General Equilibrium Theory

  • [9/29/08]  Do the new econometric tools of partial identification have anything relevant to say about the existence or robustness of partially revealing rational expectations equilibria?

  • [4/27/08]  What is the relationship between the vector of optimal state-contingent taxes in the social learning framework of Bikhchandani, Hirshleifer, and Welch and the probability of informational cascades on the wrong action?  Would a group of agents optimally decide ex ante to set up a set of taxes to help early-movers internalize their informational externalities in order to decrease the probability of "bad" informational cascades?

  • [4/27/08]  Given the price taking assumption, an economy with a price-taking equilibrium is necessarily "replica invariant" in the sense that, by replicating the economy and rearranging the resources among the now-larger economy, no per-capita Pareto improvements can be made.  Arguments that the "extent of the market" determines the returns to specialization rely on the idea that, if one were to replicate the economy, per capita gains would emerge.  That is, an economy for which there are limits imposed by the "extent of the market" does not exhibit replica invariance.  Thus, it appears that the notion of price-taking equilibrium is incompatible with the idea that there exist any further returns to specialization.

  • [4/27/08]  Typical criticisms of the first welfare theorem are that it does not hold when there is asymmetric information, public goods (a special case of which is externalities), or social preferences in the economy.  This says nothing about the robustness of a competitive equilibrium to the introduction of small amounts of these concerns.  If there is an epsilon amount of asymmetric information (i.e. a set of small measure of individuals has private information), is the outcome of the economy approximately efficient?  Similarly with public goods and social preferences.

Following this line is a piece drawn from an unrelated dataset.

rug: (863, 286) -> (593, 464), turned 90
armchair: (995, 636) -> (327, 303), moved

  • [2005]   In an economy with individuals with interdependent preferences (of the type specified by Gul and Pesendorfer), what modifications would we need to make to the welfare theorems?  Could prices exist?  What would they mean?

Various Topics

  • [4/27/08]  When individuals care about who else attends their school with them (preferences can others can be vertical, as in the idea that students may want to have higher ability peers, or they can be horizontal, as in the idea that students may have friends who they would like to go to school with), it seems unlikely that the "student optimal stable matching" of the Gale-Shapley matching algorithm is still stable or student optimal.  Does the optimal mechanism when we allow for these types of preferences have the property that group assignment is optimal?

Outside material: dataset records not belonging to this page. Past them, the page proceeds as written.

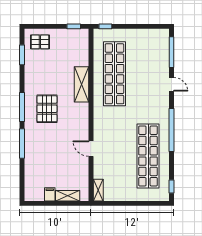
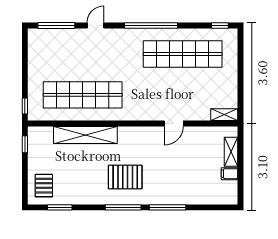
shelving: (82, 84) -> (85, 135), width x1.47

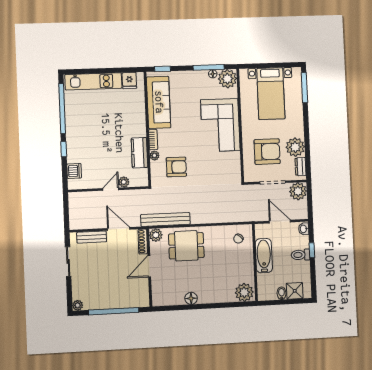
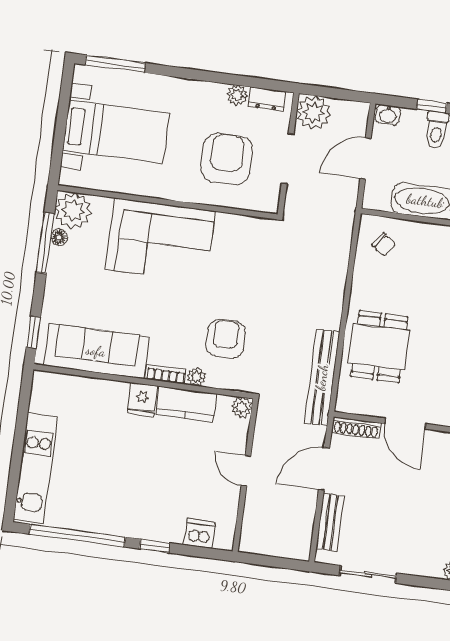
fridge: (129, 81) -> (142, 400), moved, turned 90
plant: (295, 147) -> (237, 95), width x0.53, depth x0.53
plant: (124, 182) -> (242, 407), moved
plant: (156, 235) -> (348, 401), removed

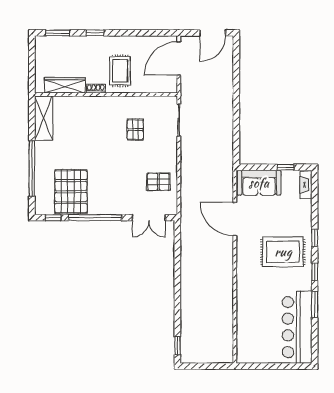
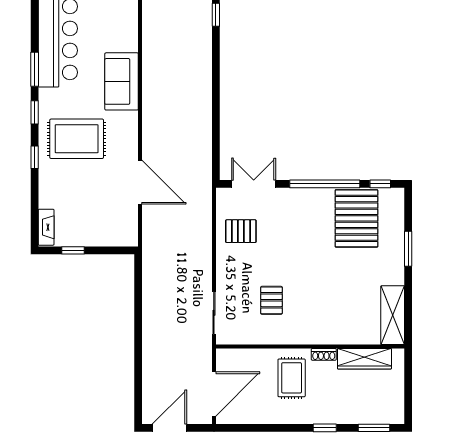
window: (32, 168) -> (408, 249), width x0.47
sofa: (259, 183) -> (122, 81), moved, turned -90

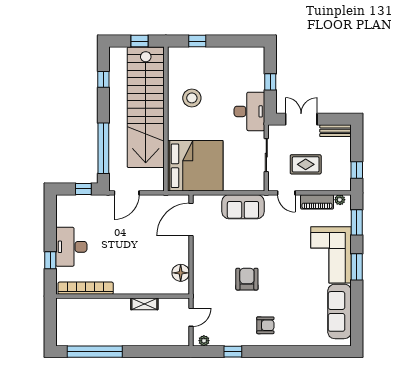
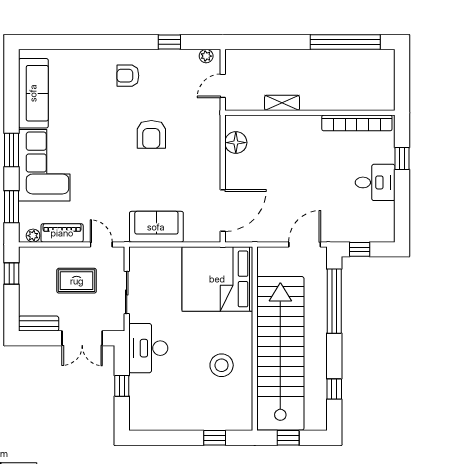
desk: (71, 247) -> (375, 182), width x0.73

  • [2/29/08]  What are transactions costs?

  • [9/25/08]  Do the clever mechanisms of implementation theory, which often rely on arbitrarily large fines and ignore individual preferences for reciprocity, still function properly when behavioral agents attempt to use them?  Can we test this experimentally?
    • [9/25/08]  This is the underlying question of the work in progress by Fehr, Powell, and Wilkening.

  • [2005]  Is it impossible to endogenize priors?